What needs to be done: Bring together all lines of the material below that contain the string "about".

Records for processing:
= Beginning of Section =

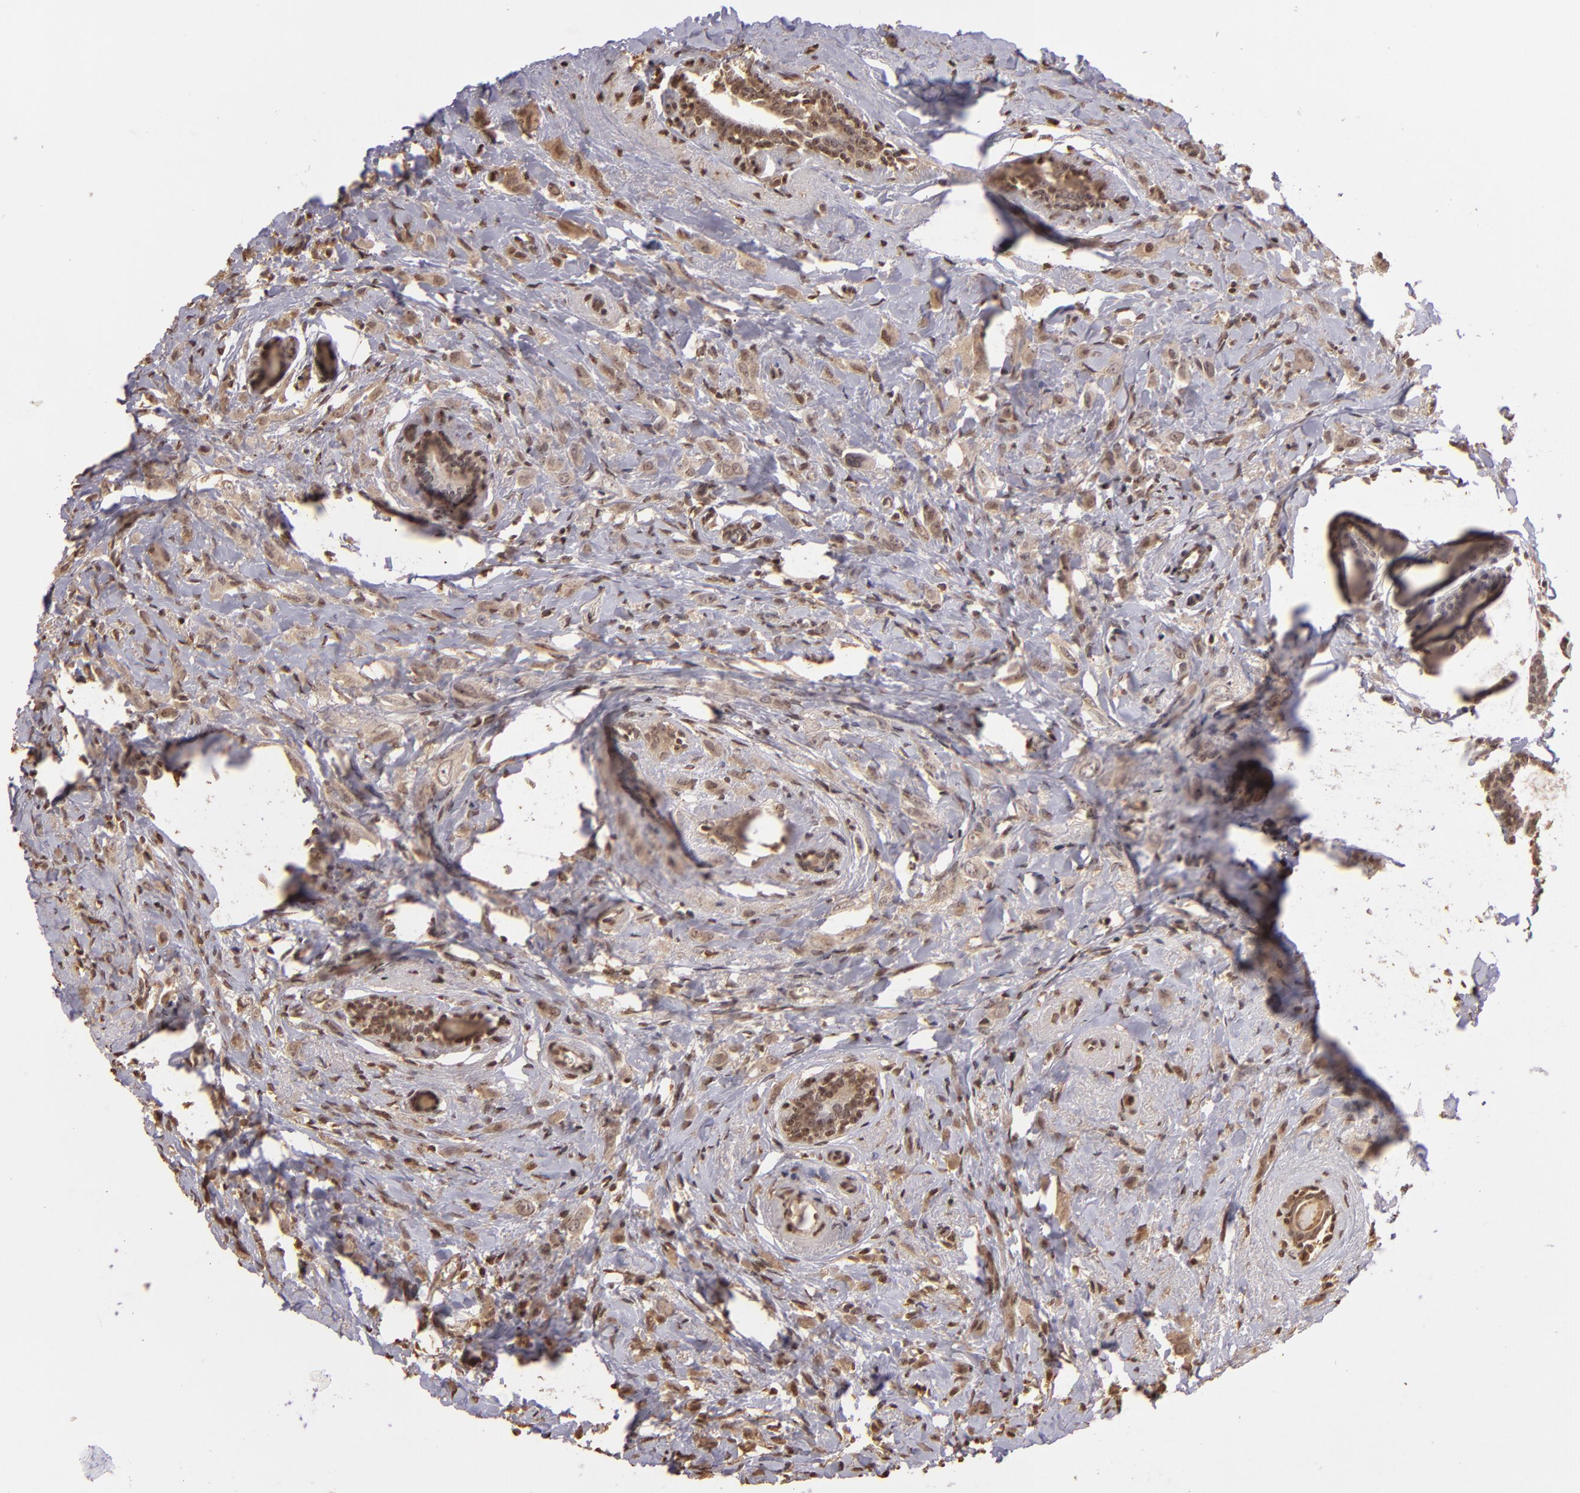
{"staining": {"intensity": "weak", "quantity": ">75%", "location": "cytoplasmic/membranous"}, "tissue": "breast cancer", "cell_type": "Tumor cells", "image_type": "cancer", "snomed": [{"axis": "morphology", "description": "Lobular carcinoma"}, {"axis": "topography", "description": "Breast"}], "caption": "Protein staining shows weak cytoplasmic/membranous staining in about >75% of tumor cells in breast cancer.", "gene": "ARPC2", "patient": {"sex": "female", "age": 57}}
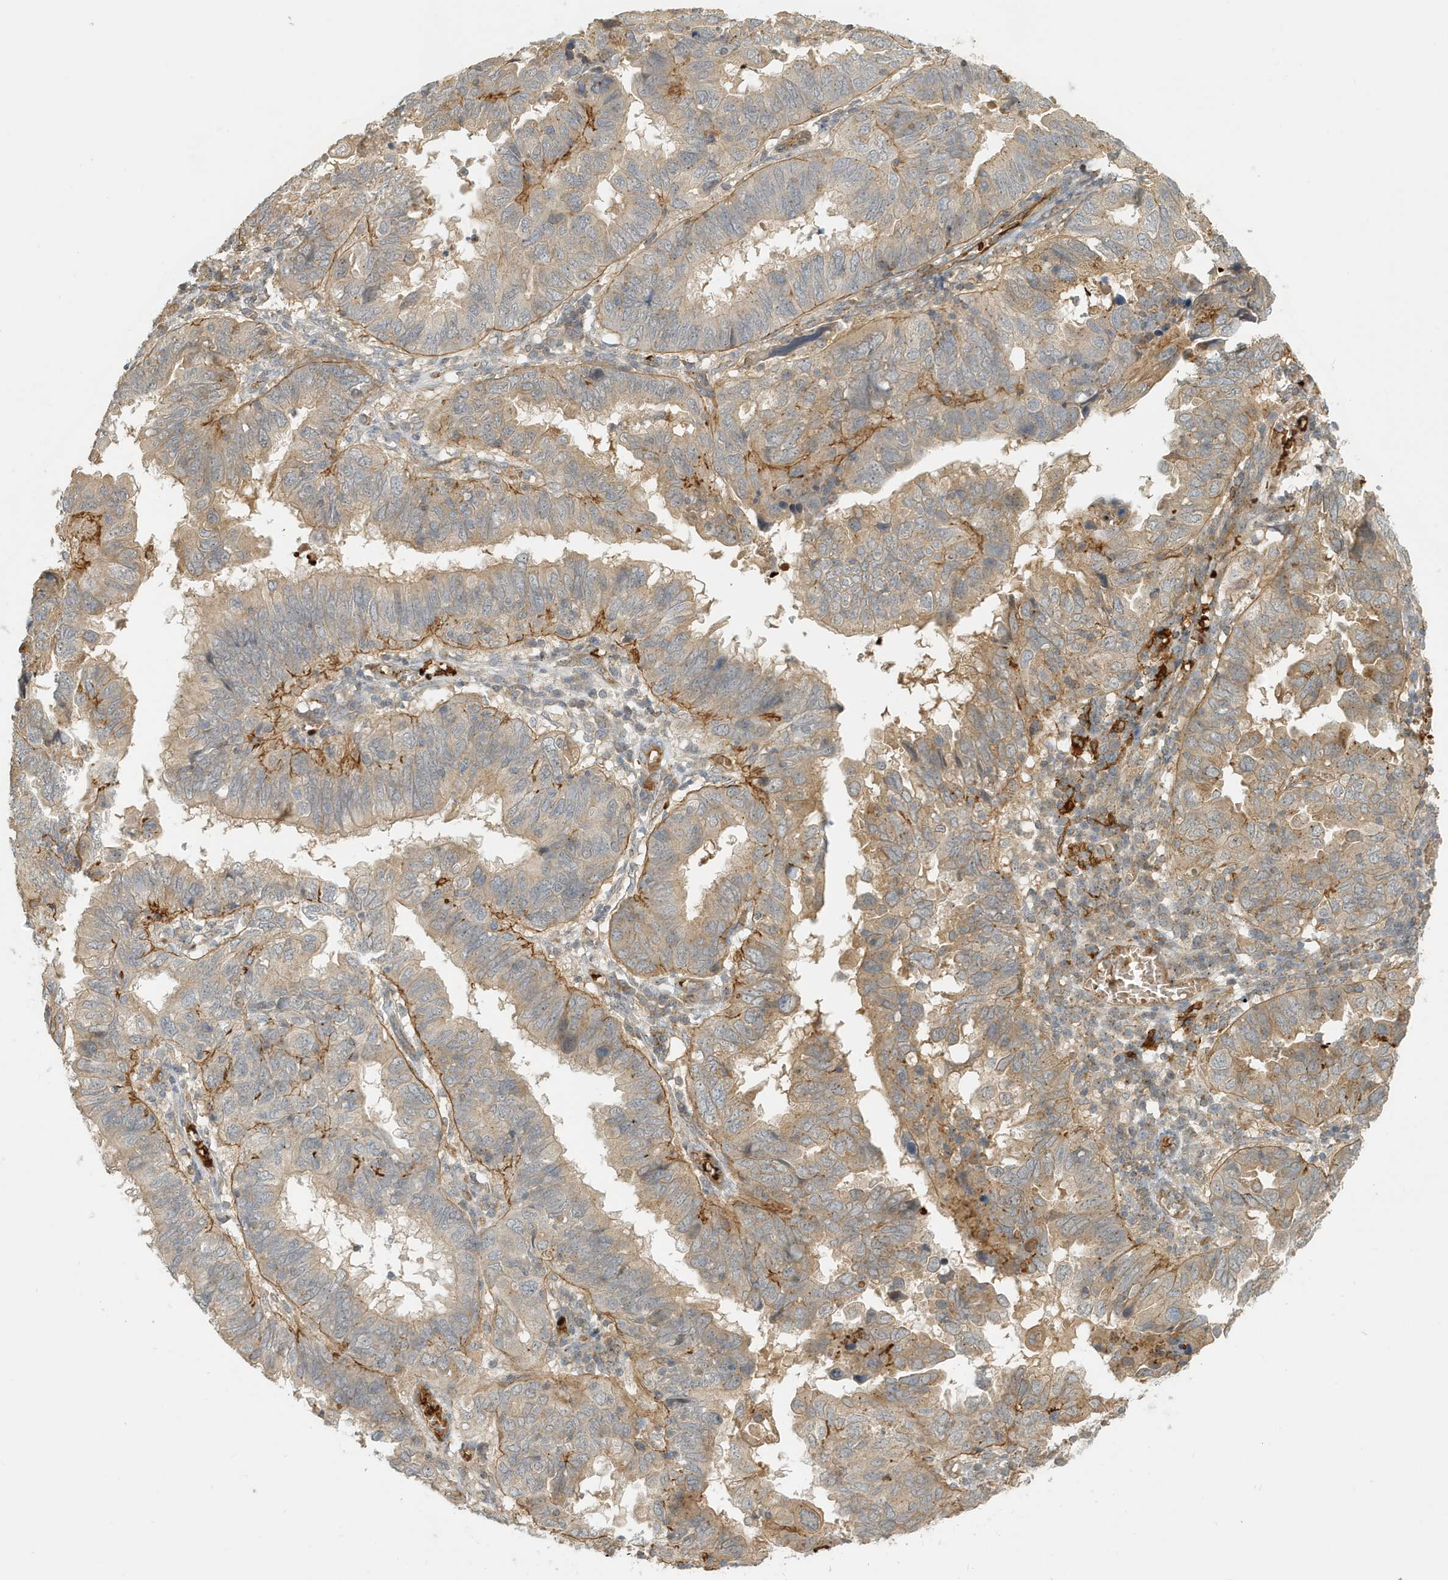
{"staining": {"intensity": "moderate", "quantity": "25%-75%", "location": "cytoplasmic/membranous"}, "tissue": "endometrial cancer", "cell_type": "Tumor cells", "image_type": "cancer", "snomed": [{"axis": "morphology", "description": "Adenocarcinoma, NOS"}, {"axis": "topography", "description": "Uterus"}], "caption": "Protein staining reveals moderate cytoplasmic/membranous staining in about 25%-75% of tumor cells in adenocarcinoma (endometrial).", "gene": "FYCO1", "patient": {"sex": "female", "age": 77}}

= End of Section =
= Beginning of Section =

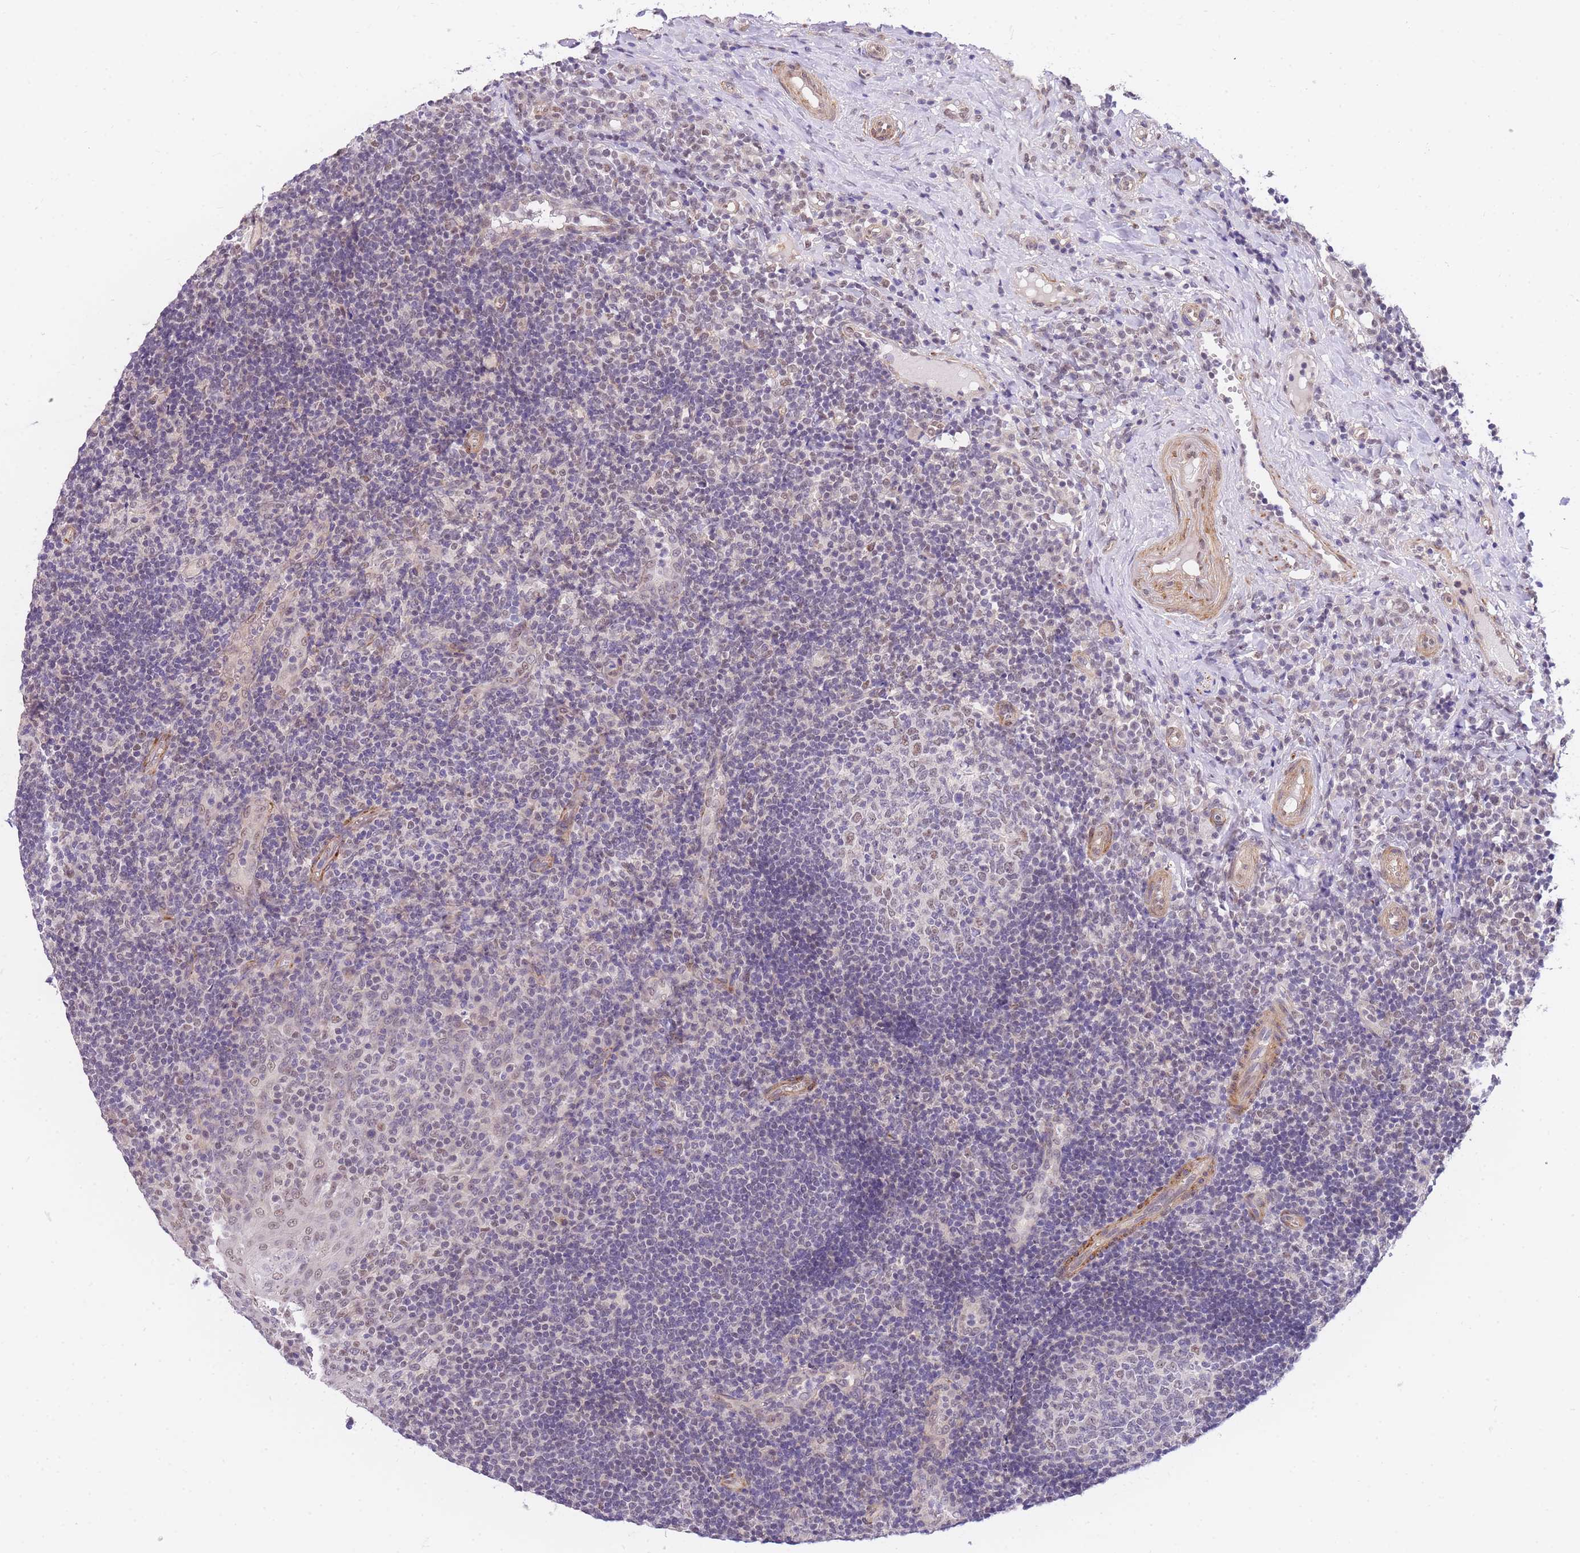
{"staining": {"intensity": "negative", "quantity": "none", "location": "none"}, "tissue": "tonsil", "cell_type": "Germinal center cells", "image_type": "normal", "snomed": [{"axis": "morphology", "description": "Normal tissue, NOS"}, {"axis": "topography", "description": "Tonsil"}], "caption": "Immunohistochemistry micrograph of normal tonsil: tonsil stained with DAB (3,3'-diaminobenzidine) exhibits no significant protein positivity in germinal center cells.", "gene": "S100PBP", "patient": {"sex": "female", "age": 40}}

= End of Section =

Answer for this exercise:
{"staining": {"intensity": "weak", "quantity": ">75%", "location": "cytoplasmic/membranous"}, "tissue": "breast cancer", "cell_type": "Tumor cells", "image_type": "cancer", "snomed": [{"axis": "morphology", "description": "Lobular carcinoma"}, {"axis": "topography", "description": "Breast"}], "caption": "Protein staining shows weak cytoplasmic/membranous staining in about >75% of tumor cells in breast cancer.", "gene": "ARPC2", "patient": {"sex": "female", "age": 57}}
{"staining": {"intensity": "moderate", "quantity": "25%-75%", "location": "cytoplasmic/membranous"}, "tissue": "endometrial cancer", "cell_type": "Tumor cells", "image_type": "cancer", "snomed": [{"axis": "morphology", "description": "Adenocarcinoma, NOS"}, {"axis": "topography", "description": "Uterus"}], "caption": "Protein staining reveals moderate cytoplasmic/membranous staining in about 25%-75% of tumor cells in adenocarcinoma (endometrial).", "gene": "FYCO1", "patient": {"sex": "female", "age": 77}}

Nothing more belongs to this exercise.